在芝加哥会议中心案件以后,EB-5利益相关者必须有所行动,保护EB-5投资市场的诚信度。EB-5投资移民项目为美国企业创造就业提供了重要的资金来源,但为了保护这个投资市场的健康发展,EB-5团体必须有所行动,保护EB-5投资者不受欺诈性操盘者的伤害。自美国证监会关于芝加哥会议中心案件以及其区域中心管理者Anshoo Sethi的行动曝光之后,使得很多EB-5投资人质疑到底有多少其他的EB-5投资项目也是由这样不择手段的管理者在他们的发售文件和宣传文件中进行欺诈性的陈述。一些好的区域中心已经建立一些与美国证券发售类似的标准实践,用以防止项目开发商在使用EB-5融资的时候发生欺诈的现象。而那些尚未使用上述实践的区域中心应当将此作为头等大事,这样才能使EB-5投资人确信EB-5投资市场是基于与美国证券市场一样的基本原则:诚信与公平交易。我们建议所有的区域中心与律师一起检视他们的尽职调查实践标准,以确保其与最佳实践保持一致。

美国证券市场得益于相关的法律和规章,要求发行人和保荐人使用合理的尽职调查核实他们发售文件中陈述的准确性,而相似的实践也应当被所有的区域中心在其推广的每一个EB-5项目上使用。美国证券市场的个人投资者依赖于美国证券发行的发行人和保荐人对未来企业发展做出事实及合理的预估并进行相关陈述。美国证券法赋予发行人和保荐人很大的法律责任,他们需要证明其在证券发售文件中所作的陈述是真实的并且不具有误导性,如果他们不能证明这一点,发行人和保荐人将可能对任何事实上的错误陈述负法律责任。这些问责标准为证券市场投资人提供了保障,使他们确信发行人和保荐人会尽最大努力核实事实陈述并决定其在证券发行中所作的未来预期的合理性。为了提高EB-5投资市场的诚信发展,我们认为所有的区域中心都应当在准备和使用发售文件时纳入类似的在美国证券市场所使用的标准实践。区域中心应当让潜在的EB-5投资人知道区域中心所使用的保护投资人的尽职调查标准,这样投资人可以使用已由区域中心核实之后的信息来评价他们所投资的EB-5项目。

一组数据
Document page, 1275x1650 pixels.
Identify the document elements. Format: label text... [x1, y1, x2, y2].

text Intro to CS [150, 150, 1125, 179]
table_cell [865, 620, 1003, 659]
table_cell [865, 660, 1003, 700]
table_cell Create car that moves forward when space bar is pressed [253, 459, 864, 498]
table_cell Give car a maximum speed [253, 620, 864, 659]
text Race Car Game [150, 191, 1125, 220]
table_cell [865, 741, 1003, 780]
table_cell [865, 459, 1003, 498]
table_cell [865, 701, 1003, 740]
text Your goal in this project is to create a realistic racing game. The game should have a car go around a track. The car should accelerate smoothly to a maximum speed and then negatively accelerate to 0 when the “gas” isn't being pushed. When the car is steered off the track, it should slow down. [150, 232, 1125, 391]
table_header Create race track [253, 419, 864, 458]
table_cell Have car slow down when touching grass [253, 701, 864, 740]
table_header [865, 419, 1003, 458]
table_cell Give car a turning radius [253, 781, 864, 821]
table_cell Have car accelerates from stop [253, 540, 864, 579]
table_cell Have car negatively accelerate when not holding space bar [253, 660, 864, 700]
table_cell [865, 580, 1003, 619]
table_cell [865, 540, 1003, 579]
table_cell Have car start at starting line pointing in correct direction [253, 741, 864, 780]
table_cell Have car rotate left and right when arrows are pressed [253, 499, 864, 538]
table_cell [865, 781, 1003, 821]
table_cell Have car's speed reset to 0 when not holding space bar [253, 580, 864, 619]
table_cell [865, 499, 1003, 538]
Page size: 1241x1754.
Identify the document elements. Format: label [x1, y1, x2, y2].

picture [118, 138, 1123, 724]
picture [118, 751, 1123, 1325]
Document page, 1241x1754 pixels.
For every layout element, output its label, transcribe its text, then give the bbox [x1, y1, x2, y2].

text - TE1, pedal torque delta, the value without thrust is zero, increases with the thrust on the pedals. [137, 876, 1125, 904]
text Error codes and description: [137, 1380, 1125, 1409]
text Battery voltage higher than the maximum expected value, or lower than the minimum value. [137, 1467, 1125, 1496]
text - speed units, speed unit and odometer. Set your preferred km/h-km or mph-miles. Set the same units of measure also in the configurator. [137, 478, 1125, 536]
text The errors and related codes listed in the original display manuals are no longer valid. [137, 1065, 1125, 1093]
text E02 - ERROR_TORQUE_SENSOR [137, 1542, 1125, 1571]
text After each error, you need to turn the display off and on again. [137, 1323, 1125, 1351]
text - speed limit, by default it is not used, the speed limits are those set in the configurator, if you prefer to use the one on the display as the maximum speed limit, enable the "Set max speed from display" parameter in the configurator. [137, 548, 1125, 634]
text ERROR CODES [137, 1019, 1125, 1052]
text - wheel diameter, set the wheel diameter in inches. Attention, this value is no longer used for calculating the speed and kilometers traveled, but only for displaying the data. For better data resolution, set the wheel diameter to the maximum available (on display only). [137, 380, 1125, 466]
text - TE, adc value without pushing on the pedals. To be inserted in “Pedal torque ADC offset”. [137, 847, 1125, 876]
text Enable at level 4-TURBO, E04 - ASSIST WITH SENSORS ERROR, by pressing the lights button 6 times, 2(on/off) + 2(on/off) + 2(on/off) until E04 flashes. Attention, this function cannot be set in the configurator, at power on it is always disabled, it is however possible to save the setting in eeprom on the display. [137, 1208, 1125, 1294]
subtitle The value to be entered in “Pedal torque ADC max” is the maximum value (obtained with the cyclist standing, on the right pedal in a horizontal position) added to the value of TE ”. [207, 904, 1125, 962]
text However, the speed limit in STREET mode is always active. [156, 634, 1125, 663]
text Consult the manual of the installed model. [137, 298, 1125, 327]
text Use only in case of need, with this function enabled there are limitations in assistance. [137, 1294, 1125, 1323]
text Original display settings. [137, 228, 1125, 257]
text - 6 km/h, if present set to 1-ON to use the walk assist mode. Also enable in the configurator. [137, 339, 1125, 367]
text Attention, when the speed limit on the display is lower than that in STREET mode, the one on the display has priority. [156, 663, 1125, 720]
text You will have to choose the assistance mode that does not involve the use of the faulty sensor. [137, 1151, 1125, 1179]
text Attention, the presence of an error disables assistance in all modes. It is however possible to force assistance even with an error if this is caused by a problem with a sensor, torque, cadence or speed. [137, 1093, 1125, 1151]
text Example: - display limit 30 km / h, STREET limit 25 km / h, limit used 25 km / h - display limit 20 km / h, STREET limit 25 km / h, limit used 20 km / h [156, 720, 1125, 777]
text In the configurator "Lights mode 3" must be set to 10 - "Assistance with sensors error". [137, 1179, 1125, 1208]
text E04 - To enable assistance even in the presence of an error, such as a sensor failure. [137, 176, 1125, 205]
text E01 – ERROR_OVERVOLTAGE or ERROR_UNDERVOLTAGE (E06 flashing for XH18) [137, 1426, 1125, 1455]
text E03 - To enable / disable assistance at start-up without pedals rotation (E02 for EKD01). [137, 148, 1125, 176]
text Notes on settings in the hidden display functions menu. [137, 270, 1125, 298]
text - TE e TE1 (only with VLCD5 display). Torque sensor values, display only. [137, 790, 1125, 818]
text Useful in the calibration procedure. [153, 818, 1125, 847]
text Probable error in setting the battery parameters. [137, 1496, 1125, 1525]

▶ **你要做的**
根据上面关于EB-5投资市场的文本回答:
1. 美国证监会采取行动所涉及的是哪个案件,以及哪位区域中心管理者?
2. 文中建议所有区域中心与谁一起检视他们的尽职调查实践标准?
3. 美国证券法要求发行人和保荐人证明其发售文件中的陈述具备哪两点?

▶ **正确答案**
1. 芝加哥会议中心案件,管理者是Anshoo Sethi。
2. 律师。
3. 陈述是真实的,并且不具有误导性。